Why did I put underscores in the type tests?  Because there
is nothing else I could possibly put there.

> We also have a #6 proposal:
>>> take advantage of the newly
>>> introduced -spec syntax and making it possible
>>> to tell the compiler to generate runtime guards according to the
>>> -spec

That's basically the same as number 5.

Let me flesh out a point I made earlier.

-spec flatten(L :: iolist()) -> string().
-spec flatten(L :: iolist(), S :: string()) -> string().

flatten(L) -> flatten(L, "").

flatten([], S) -> S;
flatten([H|T], S) -> flatten(H, flatten(T, S));
flatten(C, S) when is_integer(C) -> [C|S];
flatten(B, S) when is_binary(B) -> binary_to_list(B) ++ S.

As a compile time specification, those are perfect specs
for those functions.  They DON'T eliminate the need for
is_integer and is_binary to check which clause to use.

Now suppose that the compiler is told to generate runtime tests.
This is equivalent to getting the compiler to write

flatten(L :: iolist()) -> flatten(L, "").

flatten([] :: iolist(), S :: string()) -> S;
flatten([H|T] :: iolist(), S :: string()) ->
	flatten(H, flatten(T, S));
flatten(C :: iolist(), S :: string()) when is_integer(C) ->
	[C | S];
flatten(B :: iolist(), S :: string()) when is_binary(B) ->
	binary_to_list(B) ++ S.

We can imagine a smart compiler being able to optimise
Term :: Type when it can see the form of Term or there is
a type check handy in a guard.  So this would simplify to

flatten(L :: iolist()) -> flatten(L, "").

flatten([], S :: string()) -> S;
flatten([H :: iolist() | T :: iolist()], S :: string()) ->
	flatten(H, flatten(T, S));
flatten(C, S :: string()) when is_integer(C), C >= 0, C =< 16#10FFFF ->
flatten(B, S :: string()) when is_binary(B) ->
	binary_to_list(B) ++ S.

We can even imagine a smart compiler optimising the type checking
of S, if flatten/2 happens not to be exported.  So we're down to

flatten(L :: iolist()) -> flatten(L, "").

flatten([], S) -> S;
flatten([H :: iolist() | T :: iolist()], S) ->
	flatten(H, flatten(T, S));
flatten(C, S) when is_integer(C), C >= 0, C =< 16#10FFFF ->
flatten(B, S) when is_binary(B) ->
	binary_to_list(B) ++ S.

Optimisation can go no further without changing the semantics.
A call to flatten([1,2,3,4,5,x]) would, without the compiler-
inserted type checks, crash when the programmed recursion
reached the 'x'.  But *with* the compiler-inserted type checks,
it must crash at the very first call.

The result is that instead of flatten being linear in the size
of the iolist, it's at least quadratic.

To put it mildly, this is not a good idea.

> Richard's opinion is:
>> It is conventional to use type declarations to enable
>> a compiler to *omit* run-time checks.  (Lisp, ML, CAML, F#,
>> Haskell, Clean, ...)  Using them to cause the compiler to
>> *emit* run-time checks is certainly original.
> If I specify the type of a function, I want it to be executed only if
> the type is correct.
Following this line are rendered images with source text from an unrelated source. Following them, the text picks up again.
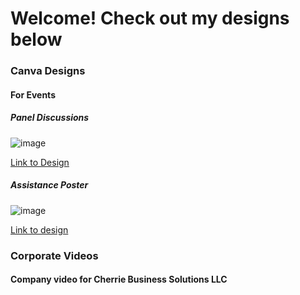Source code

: # Welcome! Check out my designs below

### Canva Designs
#### For Events
##### Panel Discussions
![image](https://github.com/user-attachments/assets/c5835b7e-3c5a-43ad-baef-281891f5886e)

[Link to Design](https://www.canva.com/design/DAGWQx6iCDE/AfpkaI8fJP7y0sRhelroiA/edit?utm_content=DAGWQx6iCDE&utm_campaign=designshare&utm_medium=link2&utm_source=sharebutton)

##### Assistance Poster
![image](https://github.com/user-attachments/assets/e21fe07d-5649-40a9-8863-2b34aaacab22)

[Link to design](https://www.canva.com/design/DAGUq5BUqhA/tt2naPUwQCbA1SQpRqPsZw/edit?utm_content=DAGUq5BUqhA&utm_campaign=designshare&utm_medium=link2&utm_source=sharebutton)

### Corporate Videos
#### Company video for Cherrie Business Solutions LLC


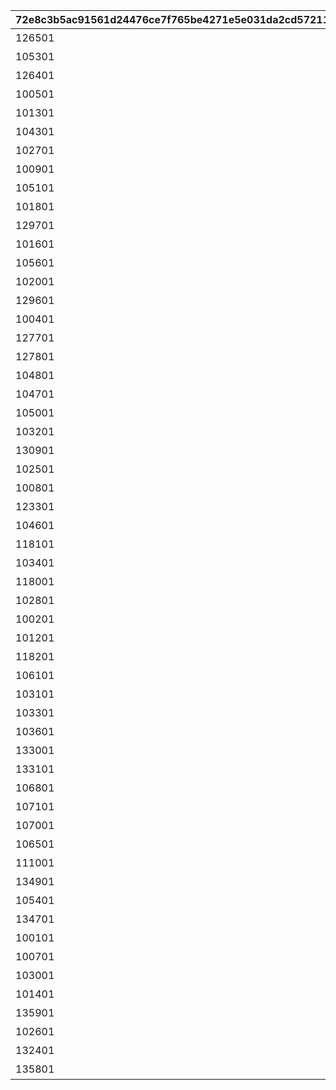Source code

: |72e8c3b5ac91561d24476ce7f765be4271e5e031da2cd57211eb9a46d85a90a2|3b4a67d6bed35877254a78f7481ec08c7f5f4b62ae16b7c400591814db207c7b|feebeeb1c626cb354dccd4d8bf9308cb2fb9a13c4c9e4229b4f5888c1ad7252f|d81b0da300322d8246b801ec55c473c9809b197b42f1eb2c26b34a3ab8647189|9f4d28fc8a4fddecec548d3a62f7e193e55e0ec09bf35c511fca374b75ade0d8|db3d3e04750a76ec03b0f09407f0a6f7f885d2da4f8c7593bd7ac2a7c7df8497|afb8d04b9348982dc3ecadd32388e88034304e3c1e4b39e342249242e919b990|5bf7c0a244c3507670d5748500749ff8f73beeca6b51edf066059df38f3f3ef1|f7a248c60b5ca3da796556727d1862b62bd7160506042415fdbc66d784a7fce3|3ecb02dd48fcf3299c449d69b286fdc085d9f43430221dc9c0ec0d5627d92fe1|
| --- | --- | --- | --- | --- | --- | --- | --- | --- | --- |
|126501|ライラエル|10001|0|||最大50％割引確定のショップを開く（1品100％割引あり）|1|1001|1|
|105301|モニカ|10001|0|||最大1000マイルを入手する|2|1002|2|
|126401|クローチェ|1|0|||料理を{0}つ入手する|1|1003|3|
|100501|マツリ|1|0|ダイスの目を{0}回振りなおせる\n（あと{1}回）|ダイスの目を{0}回振りなおせる\n振りなおせない場合、マイルを入手する|ダイスの目を{0}回振りなおせる|3|1004|4|
|101301|ナナカ|2|0|ダイスの目を{0}回振りなおせる\n（あと{1}回）|ダイスの目を{0}回振りなおせる\n振りなおせない場合、マイルを入手する|ダイスの目を{0}回振りなおせる|2|1005|4|
|104301|マコト|4|0|出目が{0}のダイスを同時に振って\nどちらか選択できる||出目が{0}のダイスを同時に振って\nどちらか選択できる|2|1006|5|
|102701|エリコ|3|0|出目が{0}のダイスを同時に振って\nどちらか選択できる||出目が{0}のダイスを同時に振って\nどちらか選択できる|3|1007|5|
|100901|アンナ|7|0|出目の合計が{0}以上になるまで\nダイスを追加で振れる||出目の合計が{0}以上になるまで\nダイスを追加で振れる|1|1008|6|
|105101|ミツキ|10001|0|||最大50％割引確定のショップを開く（1品100％割引あり）|1|1009|1|
|101801|イオ|10001|0|||最大1000マイルを入手する|2|1010|2|
|129701|ネフィ＝ネラ|0|0|ダイスの表と裏\nどちらを適用するか選択できる||ダイスの表と裏\nどちらを適用するか選択できる|2|1011|8|
|101601|スズナ|1|0|ダイスの目を{0}回振りなおせる\n（あと{1}回）|ダイスの目を{0}回振りなおせる\n振りなおせない場合、マイルを入手する|ダイスの目を{0}回振りなおせる|3|1012|4|
|105601|ルカ|2|0|ダイスの目を{0}回振りなおせる\n（あと{1}回）|ダイスの目を{0}回振りなおせる\n振りなおせない場合、マイルを入手する|ダイスの目を{0}回振りなおせる|2|1013|4|
|102001|ミミ|3|0|出目が{0}のダイスを同時に振って\nどちらか選択できる||出目が{0}のダイスを同時に振って\nどちらか選択できる|3|1014|5|
|129601|アネモネ|7|0|出目の合計が{0}以上になるまで\nダイスを追加で振れる||出目の合計が{0}以上になるまで\nダイスを追加で振れる|1|1015|6|
|100401|ミソギ|1|1|出たダイスの目が{0}だった場合、ライバルを{1}ターン休みにできる||出たダイスの目が{0}だった場合、\nライバルを{1}ターン休みにできる|2|1016|10|
|127701|リンド|2|1|出たダイスの目が{0}だった場合、\n+{1}進める||出たダイスの目が{0}だった場合、\n+{1}進める|3|1017|13|
|127801|ヴルム|1|1|出たダイスの目が{0}だった場合、\nライバルを{1}ターン休みにできる||出たダイスの目が{0}だった場合、\nライバルを{1}ターン休みにできる|2|1018|10|
|104801|ミフユ|10001|0|||最大50％割引確定のショップを開く（1品100％割引あり）|1|1019|1|
|104701|ジュン|2|0|ダイスの目を{0}回振りなおせる\n（あと{1}回）|ダイスの目を{0}回振りなおせる\n振りなおせない場合、マイルを入手する|ダイスの目を{0}回振りなおせる|2|1020|4|
|105001|ミサキ|7|0|出目の合計が{0}以上になるまで\nダイスを追加で振れる||出目の合計が{0}以上になるまで\nダイスを追加で振れる|1|1021|6|
|103201|アキノ|10002|0|||最大2000マイルを入手する|1|1022|2|
|130901|クルル|1|0|||福引券を{0}枚入手する|1|1023|12|
|102501|スズメ|1|0|||料理を{0}つ入手する|1|1024|3|
|100801|ユキ|0|0|ダイスの表と裏\nどちらを適用するか選択できる||ダイスの表と裏\nどちらを適用するか選択できる|2|1025|8|
|123301|ネア|4|0|出目が{0}のダイスを同時に振って\nどちらか選択できる||出目が{0}のダイスを同時に振って\nどちらか選択できる|2|1026|5|
|104601|タマキ|10001|0|||最大50％割引確定のショップを開く（1品100％割引あり）|1|1027|1|
|118101|ランファ|2|0|ダイスの目を{0}回振りなおせる\n（あと{1}回）|ダイスの目を{0}回振りなおせる\n振りなおせない場合、マイルを入手する|ダイスの目を{0}回振りなおせる|2|1028|4|
|103401|ユカリ|7|0|出目の合計が{0}以上になるまで\nダイスを追加で振れる||出目の合計が{0}以上になるまで\nダイスを追加で振れる|1|1029|6|
|118001|クレジッタ|10002|0|||最大2000マイルを入手する|1|1030|2|
|102801|サレン|1|0|||福引券を{0}枚入手する|1|1031|12|
|100201|ユイ|1|0|||料理を{0}つ入手する|1|1032|3|
|101201|ハツネ|1|1|出たダイスの目が{0}だった場合、\n+{1}進める||出たダイスの目が{0}だった場合、\n+{1}進める|3|1033|13|
|118201|ミソラ|1|0|ダイスの目を{0}回振りなおせる\n（あと{1}回）|ダイスの目を{0}回振りなおせる\n振りなおせない場合、マイルを入手する|ダイスの目を{0}回振りなおせる|3|1034|4|
|106101|ムイミ|7|0|出目の合計が{0}以上になるまで\nダイスを追加で振れる||出目の合計が{0}以上になるまで\nダイスを追加で振れる|1|1035|6|
|103101|シノブ|4|0|出目が{0}のダイスを同時に振って\nどちらか選択できる||出目が{0}のダイスを同時に振って\nどちらか選択できる|2|1036|5|
|103301|マヒル|10001|0|||最大50％割引確定のショップを開く（1品100％割引あり）|1|1037|1|
|103601|キョウカ|10002|0|||最大2000マイルを入手する|1|1038|2|
|133001|グレイス|1|0|||福引券を{0}枚入手する|1|1039|12|
|133101|ヴァイオレット|1|0|||料理を{0}つ入手する|1|1040|3|
|106801|ラビリスタ|0|0|ダイスの表と裏\nどちらを適用するか選択できる||ダイスの表と裏\nどちらを適用するか選択できる|2|1041|8|
|107101|クリスティーナ|1|0|ダイスの目を{0}回振りなおせる\n（あと{1}回）|ダイスの目を{0}回振りなおせる\n振りなおせない場合、マイルを入手する|ダイスの目を{0}回振りなおせる|3|1042|4|
|107001|ネネカ|7|0|出目の合計が{0}以上になるまで\nダイスを追加で振れる||出目の合計が{0}以上になるまで\nダイスを追加で振れる|1|1043|6|
|106501|カヤ|4|0|出目が{0}のダイスを同時に振って\nどちらか選択できる||出目が{0}のダイスを同時に振って\nどちらか選択できる|2|1044|5|
|111001|ユニ|10001|0|||最大50％割引確定のショップを開く（1品100％割引あり）|1|1045|1|
|134901|カノン|10002|0|||最大2000マイルを入手する|1|1046|2|
|105401|ツムギ|1|0|||福引券を{0}枚入手する|1|1047|12|
|134701|ホウオウ|1|0|||料理を{0}つ入手する|1|1048|3|
|100101|ヒヨリ|0|0|ダイスの表と裏\nどちらを適用するか選択できる||ダイスの表と裏\nどちらを適用するか選択できる|2|1049|8|
|100701|ミヤコ|1|0|ダイスの目を{0}回振りなおせる\n（あと{1}回）|ダイスの目を{0}回振りなおせる\n振りなおせない場合、マイルを入手する|ダイスの目を{0}回振りなおせる|3|1050|4|
|103001|ニノン|7|0|出目の合計が{0}以上になるまで\nダイスを追加で振れる||出目の合計が{0}以上になるまで\nダイスを追加で振れる|1|1051|6|
|101401|カスミ|2|1|出たダイスの目が{0}だった場合、\n+{1}進める||出たダイスの目が{0}だった場合、\n+{1}進める|3|1052|13|
|135901|サツキ|10001|0|||最大50％割引確定のショップを開く（1品100％割引あり）|1|1053|1|
|102601|リン|10002|0|||最大2000マイルを入手する|1|1054|2|
|132401|イロハ|1|0|||福引券を{0}枚入手する|1|1055|12|
|135801|ユキノ|1|0|||料理を{0}つ入手する|1|1056|3|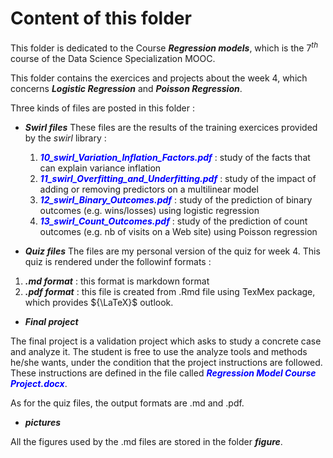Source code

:# Content of this folder
This folder is dedicated to the Course ***Regression models***, which is the ${7^{th}}$ course of the Data Science Specialization MOOC.

This folder contains the exercices and projects about the week 4, which concerns ***Logistic Regression*** and ***Poisson Regression***.

Three kinds of files are posted in  this folder :

 * ***Swirl files***
    These files are the results of the training exercices provided by the *swirl* library :
    1. <span style="color:blue">***10_swirl_Variation_Inflation_Factors.pdf***</span> : study of the facts that can explain variance inflation
    2. <span style="color:blue">***11_swirl_Overfitting_and_Underfitting.pdf***</span> : study of the impact of adding or removing predictors on a multilinear model
    3. <span style="color:blue">***12_swirl_Binary_Outcomes.pdf***</span> : study of the prediction of binary outcomes (e.g. wins/losses) using logistic regression
    4. <span style="color:blue">***13_swirl_Count_Outcomes.pdf***</span> : study of the prediction of count outcomes (e.g. nb of visits on a Web site) using Poisson regression
    
  * ***Quiz files***
 The files are my personal version of the quiz for week 4. This quiz is rendered under the followinf formats :
 1. ***.md format*** : this format is markdown format
 2. ***.pdf format*** : this file is created from .Rmd file using TexMex package, which provides ${\LaTeX}$ outlook.
 
   * ***Final project***
 
 The final project is a validation project which asks to study a concrete case and analyze it. The student is free to use the analyze tools and methods he/she wants, under the condition that the project instructions are followed. These instructions are defined in the file called <span style="color:blue">***Regression Model Course Project.docx***</span>. 
 
 As for the quiz files, the output formats are .md and .pdf. 
 
 * ***pictures***

All the figures used by the .md files are stored in the folder ***figure***.
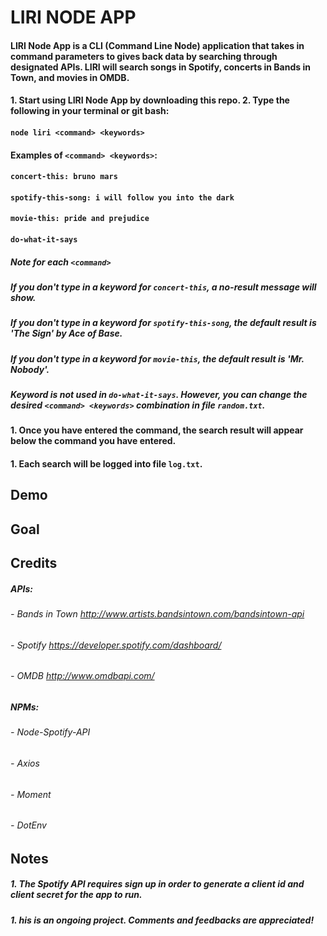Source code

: # __LIRI NODE APP__

#### LIRI Node App is a CLI (Command Line Node) application that takes in command parameters to gives back data by searching through designated APIs. LIRI will search songs in Spotify, concerts in Bands in Town, and movies in OMDB.
#### 1. Start using LIRI Node App by downloading this repo. 2. Type the following in your terminal or git bash:
#### `node liri <command> <keywords>`

#### Examples of `<command> <keywords>`:
#### `concert-this: bruno mars` 
#### `spotify-this-song: i will follow you into the dark` 
#### `movie-this: pride and prejudice`
#### `do-what-it-says`

##### Note for each `<command>`
##### If you don't type in a keyword for `concert-this`, a no-result message will show.
##### If you don't type in a keyword for `spotify-this-song`, the default result is 'The Sign' by Ace of Base.
##### If you don't type in a keyword for `movie-this`, the default result is 'Mr. Nobody'.
##### Keyword is not used in `do-what-it-says`. However, you can change the desired `<command> <keywords>` combination in file `random.txt`.
#### 1. Once you have entered the command, the search result will appear below the command you have entered. 
#### 1. Each search will be logged into file `log.txt`.

## Demo
#### 

## Goal
#### 

## Credits
##### APIs: 
###### - Bands in Town http://www.artists.bandsintown.com/bandsintown-api
###### - Spotify https://developer.spotify.com/dashboard/
###### - OMDB http://www.omdbapi.com/
##### NPMs: 
###### - Node-Spotify-API
###### - Axios
###### - Moment
###### - DotEnv

## Notes
##### 1. The Spotify API requires sign up in order to generate a client id and client secret for the app to run.
##### 1. his is an ongoing project. Comments and feedbacks are appreciated!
I don't care if the compiler *emits* extra type
> checks or it *omits* the type checks beacuse it is able to deduce that
> my type declaration is never violated.

Since the run time type checks take time,
and can take a very great deal of time,
you OUGHT to care whether the compiler is emitting them
or omitting them.

-type and -spec declarations were invented to
document, and check at compile time the behaviour of a whole function.

abstract patterns were invented to simplify the
run time selection of one of many clauses.

>> Not the least
>> of the problems is that code that worked as its author
>> intended (but was incorrectly annotated) would suddenly break.
> Yes, this is a real problem, but note that we're talking about code  
> that
> dialyzer told you will break. If you didn't use dialyzer before, you
> certainly didn't write the spec declarations. If you did use dialyzer,
> you most probably did read what it tells you.

Actually, no.  Remember, the Dialyzer is not complete.
(For excellent and clearly explained reasons.)
Turning -specs into run time checks CAN raise exceptions
that the Dialyzer would not have warned about.

Here's another example of performance cost.

-type matrix = list(list(float()).
-spec nrows(M :: matrix()) -> non_neg_integer().
nrows(M) -> length(M).

Suppose I have an PxQ matrix.
Computing nrows of it takes O(P) time.
Checking that it is a list of list of floats takes O(PxQ) time.

What makes a good *type* doesn't necessarily make a good *test*.